* [WHAT YOU HAVE TO DO]: In the material, rewrite the lines from the one containing "Early 2009 / 090412_IMG_3046" through the end, replacing "Add to Cart" with "Buy Now" and leaving everything else the same. Omit the pictures.

(SUPPLIED RECORDS begins)

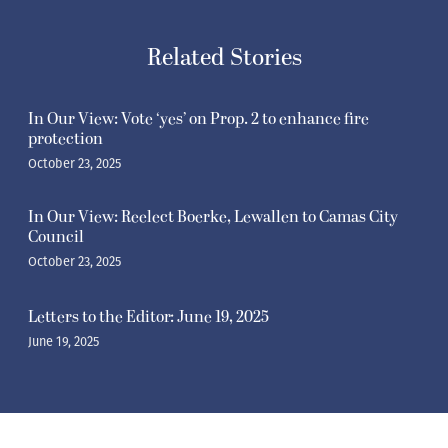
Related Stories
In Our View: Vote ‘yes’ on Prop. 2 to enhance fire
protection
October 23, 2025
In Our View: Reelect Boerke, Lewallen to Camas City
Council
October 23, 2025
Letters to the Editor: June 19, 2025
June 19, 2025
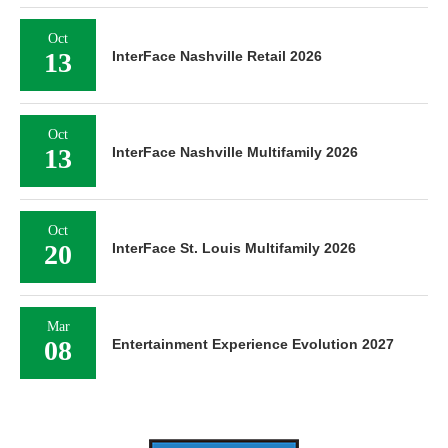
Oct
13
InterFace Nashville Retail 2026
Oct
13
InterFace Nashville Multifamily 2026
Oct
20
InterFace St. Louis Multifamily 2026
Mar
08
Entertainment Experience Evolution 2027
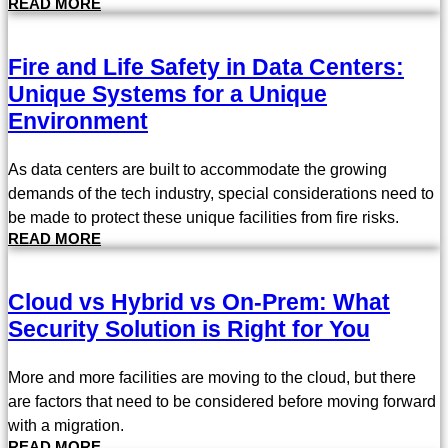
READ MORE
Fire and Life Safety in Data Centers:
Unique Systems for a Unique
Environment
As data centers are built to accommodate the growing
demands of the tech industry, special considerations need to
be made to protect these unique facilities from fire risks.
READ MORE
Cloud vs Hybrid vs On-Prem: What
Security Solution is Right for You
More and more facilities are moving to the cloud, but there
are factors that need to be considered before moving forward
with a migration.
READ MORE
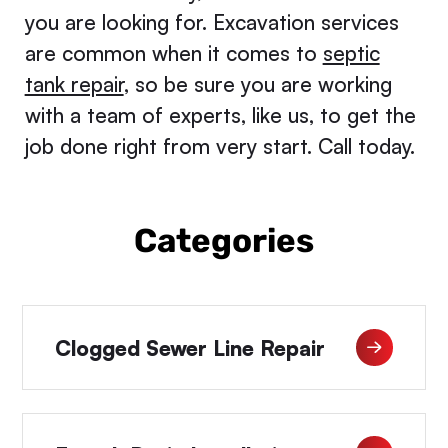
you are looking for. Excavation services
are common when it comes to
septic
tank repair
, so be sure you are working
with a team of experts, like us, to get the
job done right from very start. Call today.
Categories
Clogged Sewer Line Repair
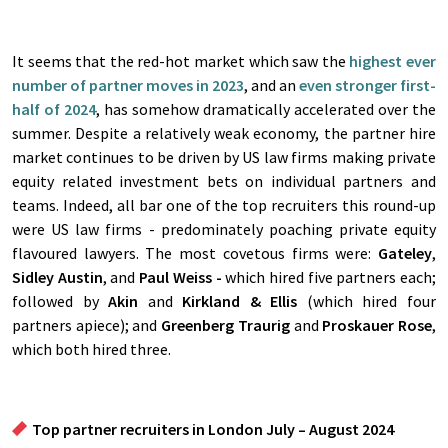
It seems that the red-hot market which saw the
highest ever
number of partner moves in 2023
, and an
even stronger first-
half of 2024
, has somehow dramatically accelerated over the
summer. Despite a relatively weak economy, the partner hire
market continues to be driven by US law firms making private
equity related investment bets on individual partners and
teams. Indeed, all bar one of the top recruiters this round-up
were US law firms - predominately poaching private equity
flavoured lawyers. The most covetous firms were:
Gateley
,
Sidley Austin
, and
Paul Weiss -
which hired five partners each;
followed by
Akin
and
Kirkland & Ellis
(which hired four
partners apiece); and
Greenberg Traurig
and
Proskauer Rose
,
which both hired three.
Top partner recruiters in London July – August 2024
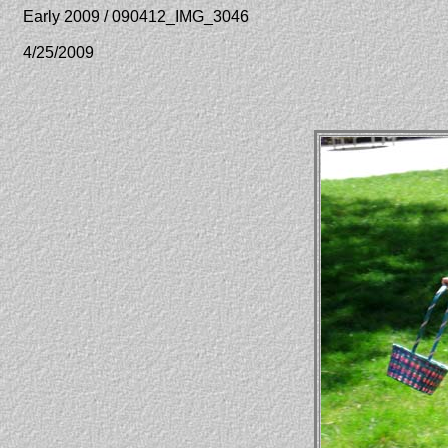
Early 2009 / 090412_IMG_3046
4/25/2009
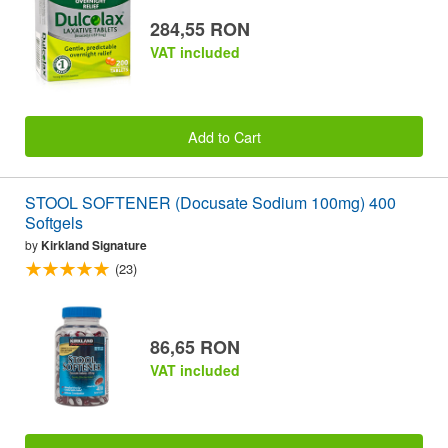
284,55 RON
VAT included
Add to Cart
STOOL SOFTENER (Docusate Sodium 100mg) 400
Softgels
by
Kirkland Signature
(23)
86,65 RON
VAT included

(SUPPLIED RECORDS ends)

* [RESULT]:
Early 2009 / 090412_IMG_3046
4/25/2009
284,55 RON
VAT included
Buy Now
STOOL SOFTENER (Docusate Sodium 100mg) 400
Softgels
by
Kirkland Signature
(23)
86,65 RON
VAT included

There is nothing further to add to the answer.